I HAVE been speaking hitherto of military Heroes; and as the fashion has been to lavish too much of praise on those who had the soldier's qualities in a pre-eminent degree, without due regard to the rights of the quarrel in which they fought, I have selected some from the long roll of Conquerors, ancient and modern, and have tried to bring them down to their proper level. But I should be sorry to write in a strain which would seem to confound warriors of every sort in one undistinguished mass. Fighting work must be done in a world where evil prevails so largely. Not yet, certainly, can we beat our swords into plough-shares. Our hearths and homes have to be kept safe; and thanks be to those who guard them, or are willing to guard them, at their own peril. Champions, too, are needed sometimes as leaders in some cause involving the rights of vast numbers, or the interests of many generations,—champions

in the field, besides those who plead with tongue or pen for the rights of humanity; and among the noblest men of the second rank, ranking below the "glorious company of the Apostles," and "the goodly fellowship of the Prophets," and "the noble army of Martyrs," but still ranking high above common mortals, have been the soldier-Heroes who have fought bravely and unselfishly against the world's oppressors.
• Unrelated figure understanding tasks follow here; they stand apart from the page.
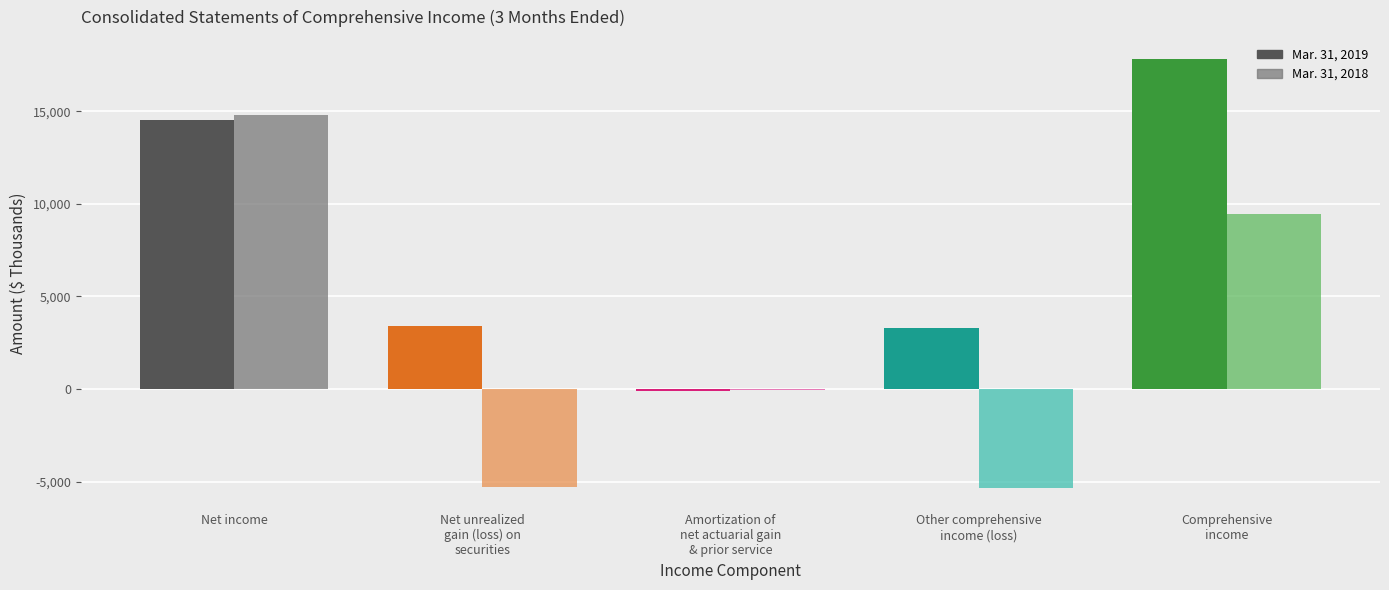

What are all the series names shown in the legend?

Mar. 31, 2019, Mar. 31, 2018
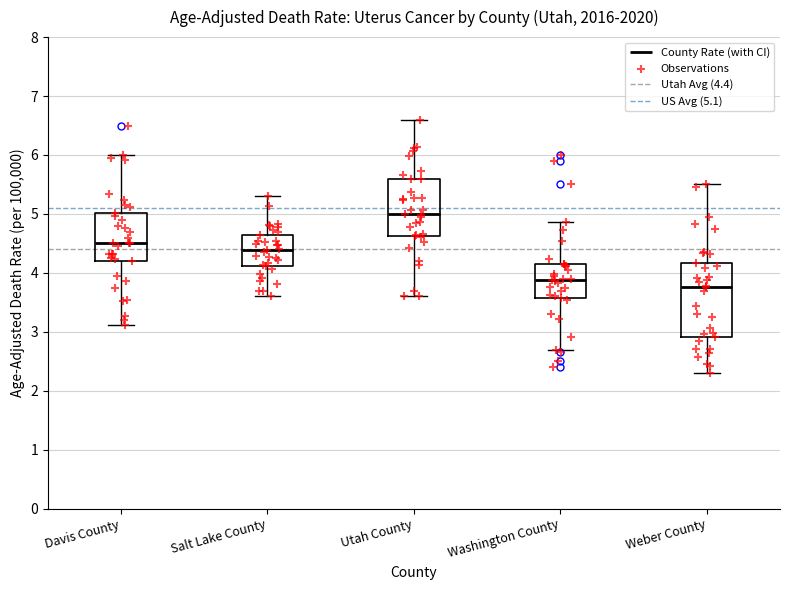

Reading left to right, transcribe this box plot: for each box, give where its median line is, the range the box spans, and where its two whiskers end, as read against the y-axis. The values are not printed on the chart, so give them approximately, as read against the axis.

Davis County: median 4.5, box 4.2 to 5.0, whiskers 3.1 to 6.0
Salt Lake County: median 4.4, box 4.1 to 4.6, whiskers 3.6 to 5.3
Utah County: median 5.0, box 4.6 to 5.6, whiskers 3.6 to 6.6
Washington County: median 3.9, box 3.6 to 4.2, whiskers 2.7 to 4.9
Weber County: median 3.8, box 2.9 to 4.2, whiskers 2.3 to 5.5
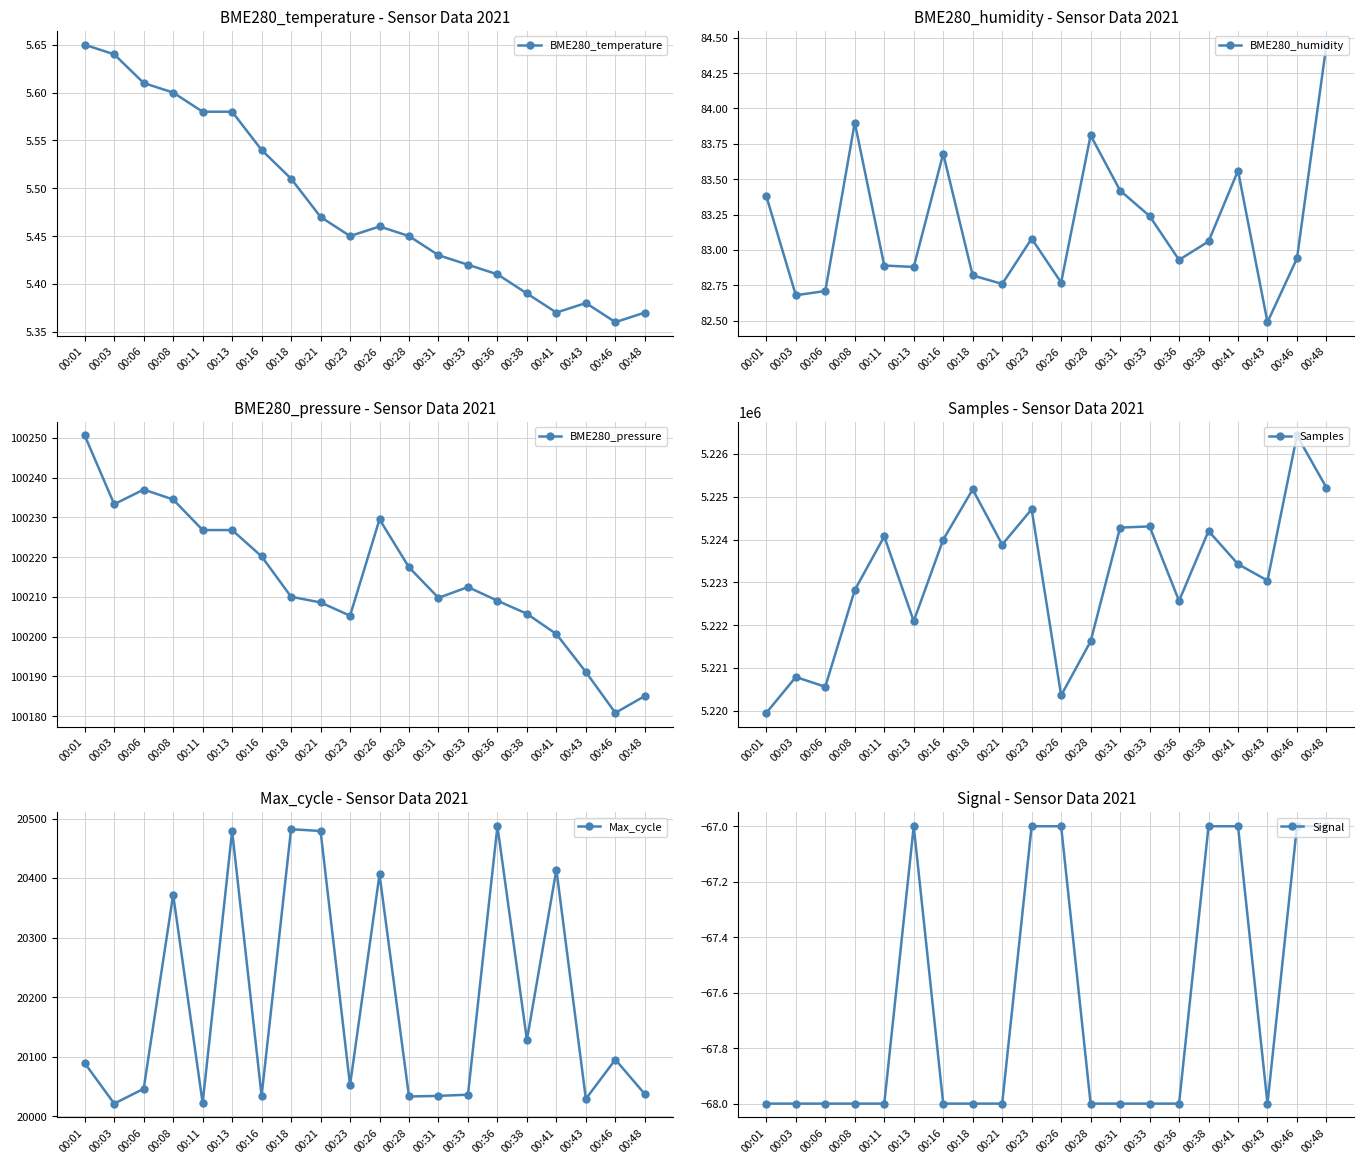

Reading left to right, transcribe all the data shown in this chart.

BME280_temperature: 5.7	5.6	5.6	5.6	5.6	5.6	5.5	5.5	5.5	5.5	5.5	5.5	5.4	5.4	5.4	5.4	5.4	5.4	5.4	5.4
BME280_humidity: 83.4	82.7	82.7	83.9	82.9	82.9	83.7	82.8	82.8	83.1	82.8	83.8	83.4	83.2	82.9	83.1	83.6	82.5	82.9	84.5
BME280_pressure: 100250.6	100233.3	100237.0	100234.5	100226.8	100226.8	100220.2	100210.1	100208.6	100205.3	100229.5	100217.5	100209.8	100212.5	100209.1	100205.8	100200.7	100191.1	100180.8	100185.1
Samples: 5219953.0	5220791.0	5220563.0	5222822.0	5224074.0	5222096.0	5224000.0	5225172.0	5223883.0	5224708.0	5220360.0	5221624.0	5224280.0	5224308.0	5222568.0	5224200.0	5223427.0	5223044.0	5226431.0	5225213.0
Max_cycle: 20089.0	20021.0	20046.0	20372.0	20022.0	20479.0	20034.0	20482.0	20479.0	20052.0	20406.0	20033.0	20034.0	20036.0	20487.0	20128.0	20414.0	20029.0	20095.0	20037.0
Signal: -68.0	-68.0	-68.0	-68.0	-68.0	-67.0	-68.0	-68.0	-68.0	-67.0	-67.0	-68.0	-68.0	-68.0	-68.0	-67.0	-67.0	-68.0	-67.0	-67.0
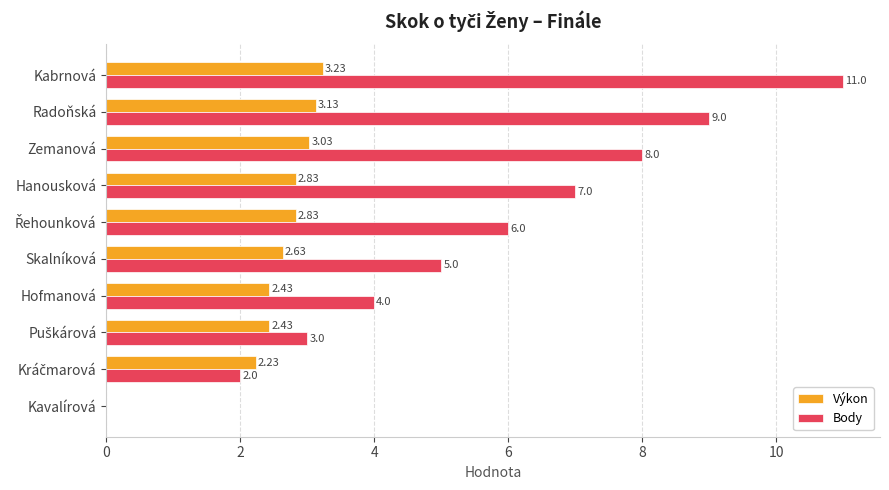

What is the sum of all Body values?

55.0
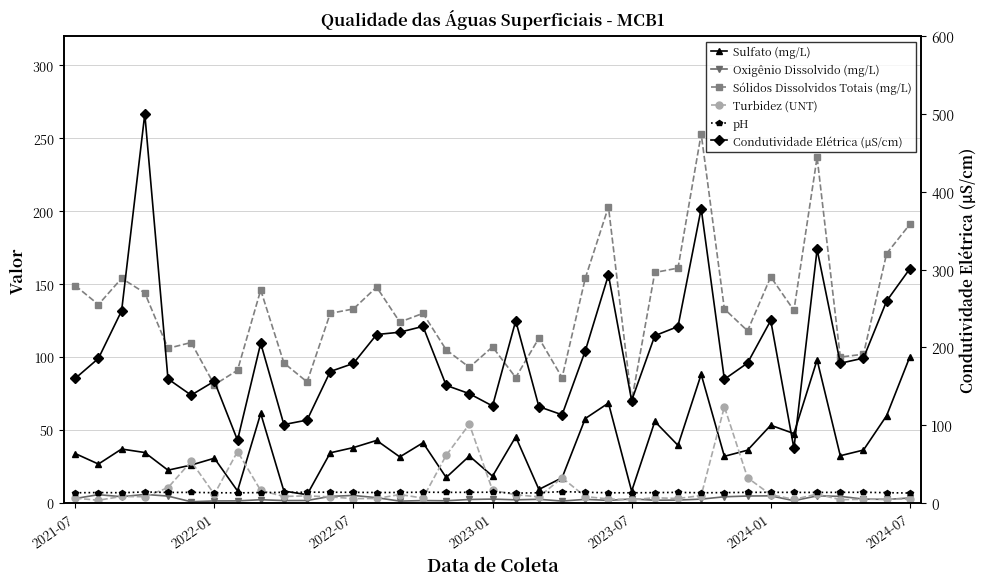

True or false: Oxigênio Dissolvido (mg/L) has more than 1 points higher than both neighbors.

True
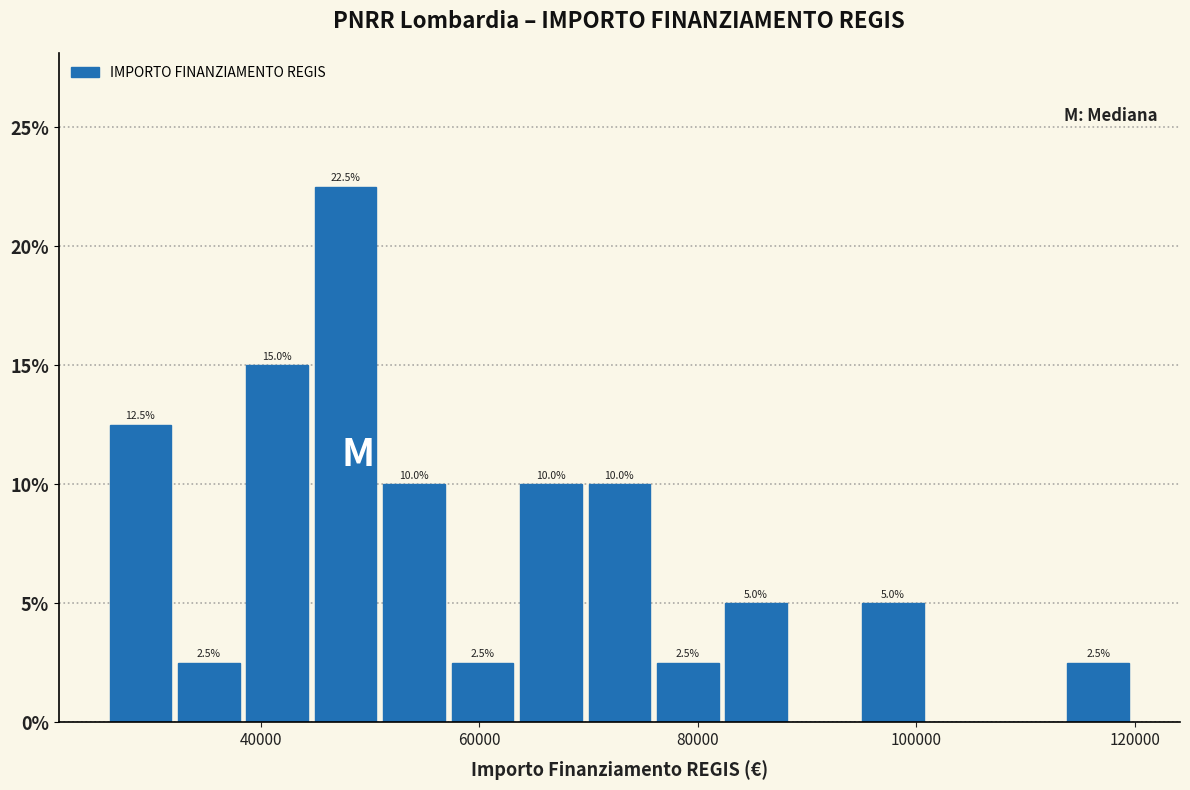

Read against the x-axis, roughly where is the centre of the tallest bar?

48000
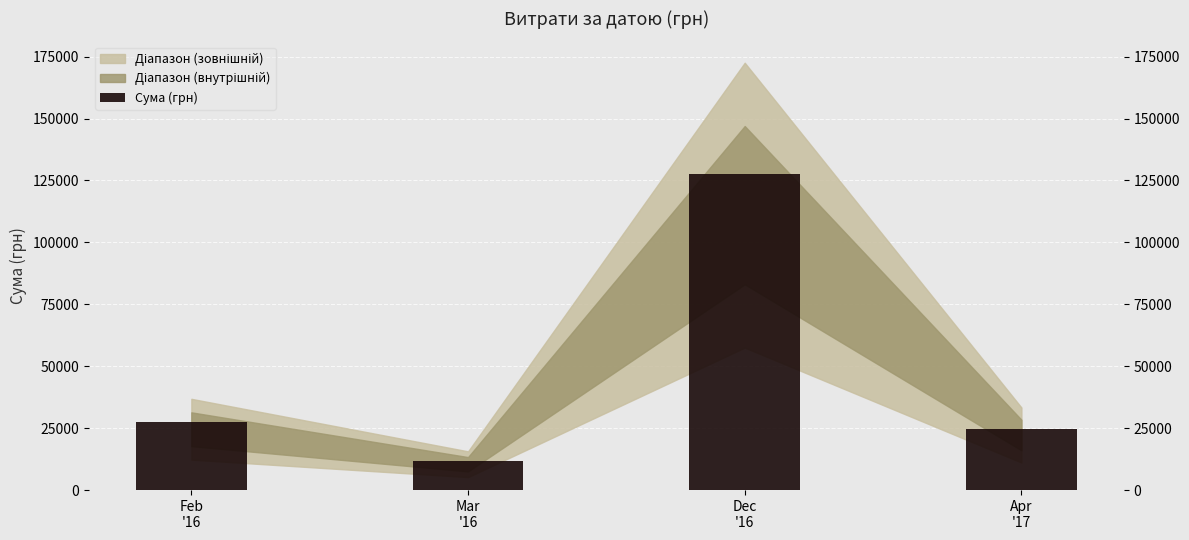

What is the label of the 4th bar from the left?

Apr
'17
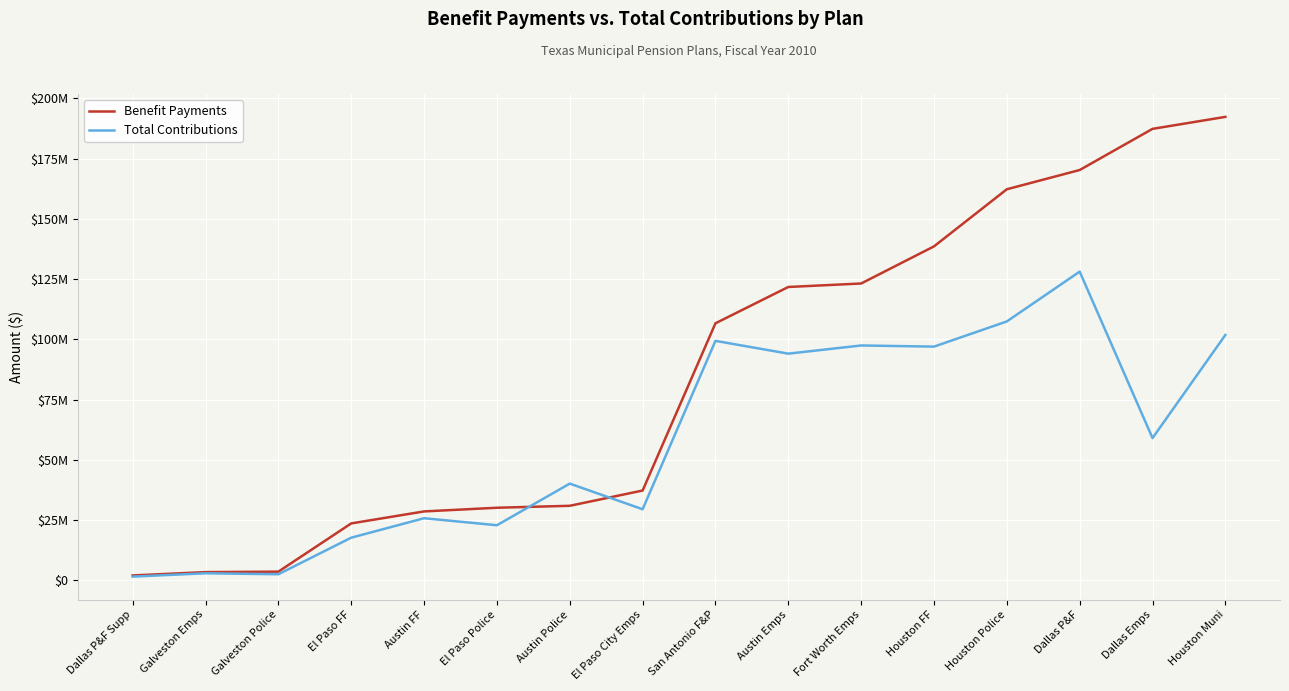

Reading right to left, list all the values displayed in this chart.

Benefit Payments: 192333504	187359000	170272496	162282000	138574903	123161086	121714747	106640000	37210961	30875847	30066077	28539864	23563765	3536123	3349725	1964422
Total Contributions: 101788246	58989000	128087624	107410000	96954952	97433605	94036826	99347000	29440364	40081163	22804718	25714069	17635517	2459376	2855905	1477946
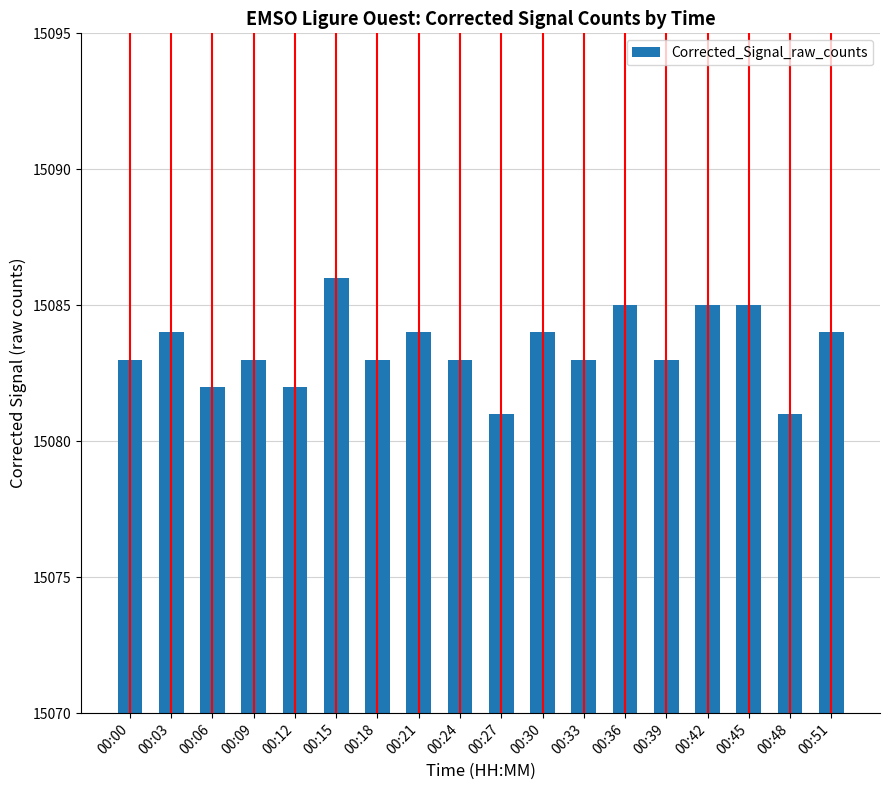

What is the ratio of the value at 00:39 to the value at 00:33?

1.0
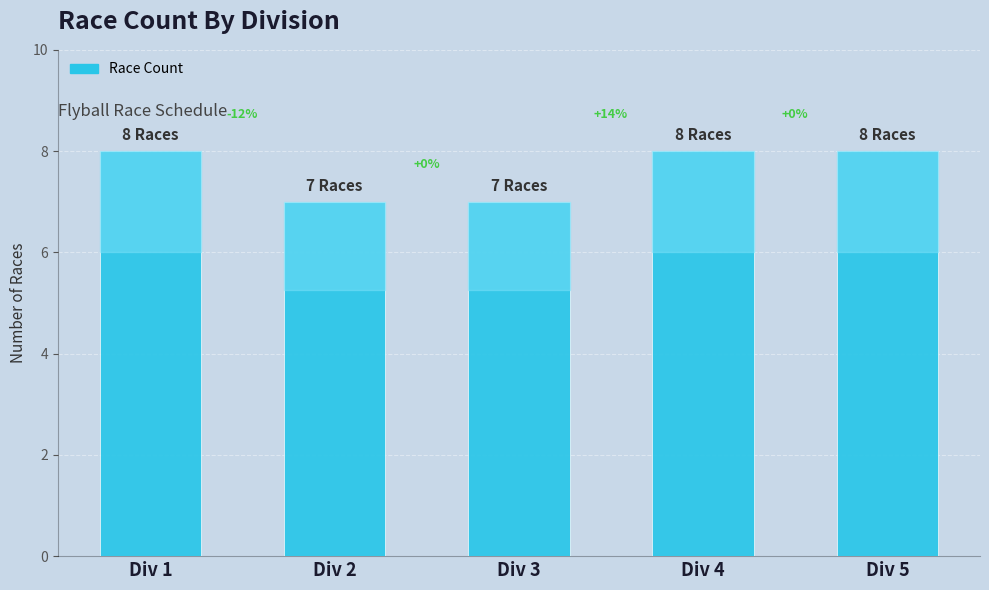

Reading left to right, what are all the values shown in this chart?

8	7	7	8	8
Some of these will be the subject of my next Chapter. From Leonidas, the Patriot-Hero of ancient story, to William Tell and Hofer, the names of these men have been the most spirit-stirring names in History; and I will select a few, not nobler than these and many more, but mixed up with greater events, so that my narrative may embrace both History and Biography.

JOAN OF ARC,

BORN A.D. 1412; DIED A.D. 1431.

Joan of Arc should stand at the head of this list, if I had not told her story rather fully in a former Volume.* We need not believe, as she did, in her “ Voices". We may be assured that

* Historical Sketches, First Series, including Joan of Arc, Caxton and the First Printers, Columbus and Luther. The volume is out of print, and will be reprinted, I hope, soon. My second volume contains St. Louis and Henry IV; and when that is out of print, I wish to put Joan of Arc in her right place, between the two French Kings.